The Dale E. Kuhn American Legion Post 119 has vacated its headquarters in the Center Street Shoppes in Greenfield, citing financial trouble caused by a decline in active members.

Greenfield’s American Legion has more than 400 members on the rolls, but it’s hard to get people to come to meetings, post treasurer Tony Cross said.

Only about 15 people attend the monthly gatherings, leaders said.

The move marks the post’s second relocation in recent years, officials said. Members were forced to vacate their building at 275 Center St. in Greenfield in 2013 after a foreclosure. They moved across the street, to 278 Center St., but recently decided to forgo paying $800 a month to rent a building that was seldom used, Cross said.

Members of the Greenfield American Legion pay $44 a year in dues, but very few show up to meetings or participate in fundraising events that support the community, commander Gene Anderson said.

The post will conduct meetings going forward at the Greenfield Elks Lodge, 820 S. State St., and members said they will continue to raise awareness of the legion’s mission to support youth programming in the community while advocating a love of country and service.

“We want to focus on our membership, not on a building,” Cross said. “Greenfield deserves an American Legion.”

The American Legion’s financial issues began in 2005 after the organization purchased a 1.7-acre plot of land at 275 Center St. that once housed the Indiana Box Co.

Construction on the organization’s new building at that address began in the summer of 2008. The post opened the building’s doors for the first time a year later.

But the project cost the post $125,000, and members struggled to make payments throughout the recession, officials told the Daily Reporter at the time of the foreclosure.

Ultimately, some post members decided to leave the organization, and the reduction in membership further diminished the post’s revenue stream, leaders said.
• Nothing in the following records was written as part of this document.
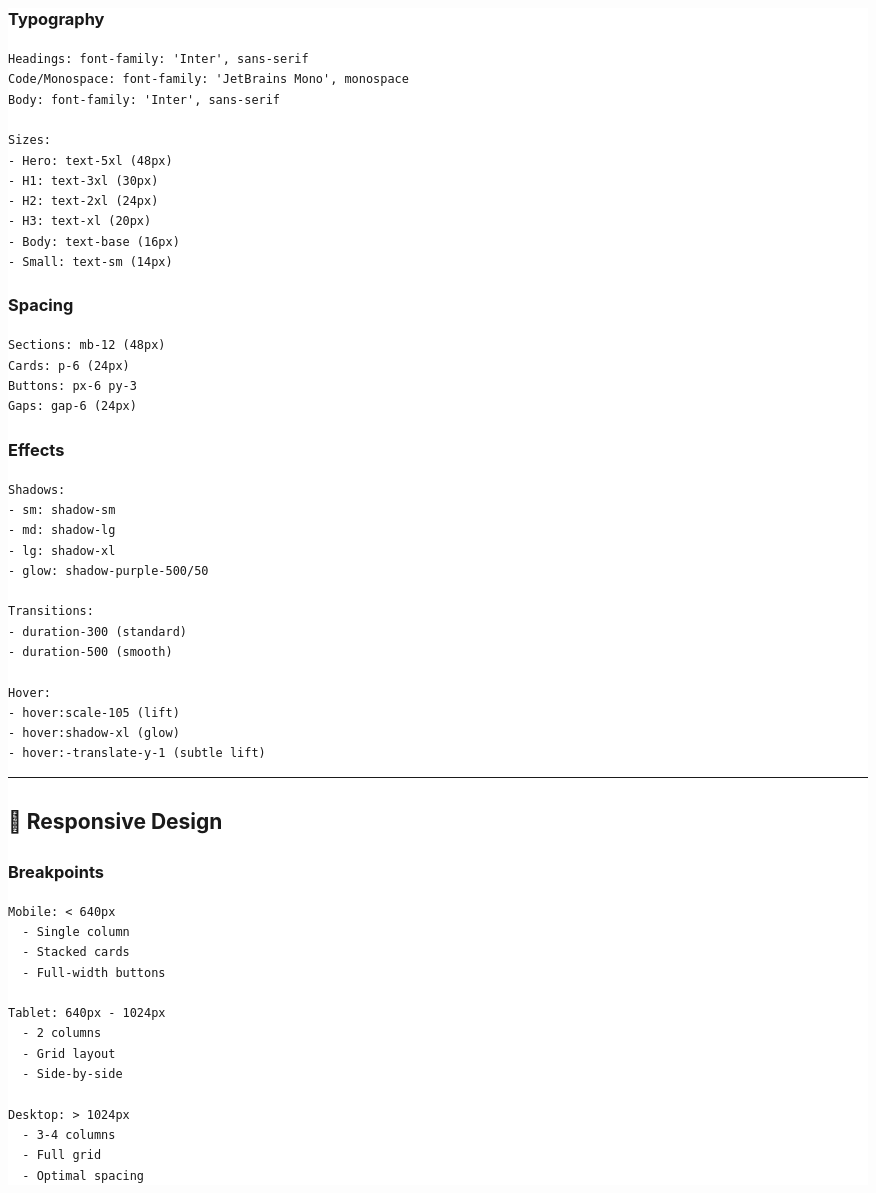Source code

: ### Typography

```tsx
Headings: font-family: 'Inter', sans-serif
Code/Monospace: font-family: 'JetBrains Mono', monospace
Body: font-family: 'Inter', sans-serif

Sizes:
- Hero: text-5xl (48px)
- H1: text-3xl (30px)
- H2: text-2xl (24px)
- H3: text-xl (20px)
- Body: text-base (16px)
- Small: text-sm (14px)
```

### Spacing

```tsx
Sections: mb-12 (48px)
Cards: p-6 (24px)
Buttons: px-6 py-3
Gaps: gap-6 (24px)
```

### Effects

```tsx
Shadows:
- sm: shadow-sm
- md: shadow-lg
- lg: shadow-xl
- glow: shadow-purple-500/50

Transitions:
- duration-300 (standard)
- duration-500 (smooth)

Hover:
- hover:scale-105 (lift)
- hover:shadow-xl (glow)
- hover:-translate-y-1 (subtle lift)
```

---

## 📱 Responsive Design

### Breakpoints

```tsx
Mobile: < 640px
  - Single column
  - Stacked cards
  - Full-width buttons

Tablet: 640px - 1024px
  - 2 columns
  - Grid layout
  - Side-by-side

Desktop: > 1024px
  - 3-4 columns
  - Full grid
  - Optimal spacing
```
The post’s financial woes have caused some legion-sponsored programs to go without funding, officials said. In past years, the legion sponsored a local Boy Scout Troop and provided education to area grade schools about the American flag, but those efforts have fallen by the wayside over the last two years, said Calinda Walker, former post commander.

Walker hopes to be able to reinstate some programming now that the legion is saving money on rent.

“It is on the agenda this year, so hopefully that works out,” she said.

About five years ago, the American Legion Honor Guard — a flag corps that presents at area ceremonies — split from the post and created the Greenfield Honor Guard, said commander Bob Workman. Workman, who still serves as the legion’s veterans’ services officer, said the group broke away because there weren’t enough legion members participating to serve the community effectively.

Legion leaders hope to combine American Legion Post 119 meetings with meetings of the local 40/8, another veteran organization that boasts 80 members locally.

By hosting joint meetings, both groups can increase attendance and get the word out about veterans’ activities in the community, Cross said.

The owners of Center Street Shoppes, Eric and Kris Spicer, say the American Legion didn’t give them any trouble as tenants.

“My family’s always supported them,” Kris Spicer said. “We hope for them to have continued success.”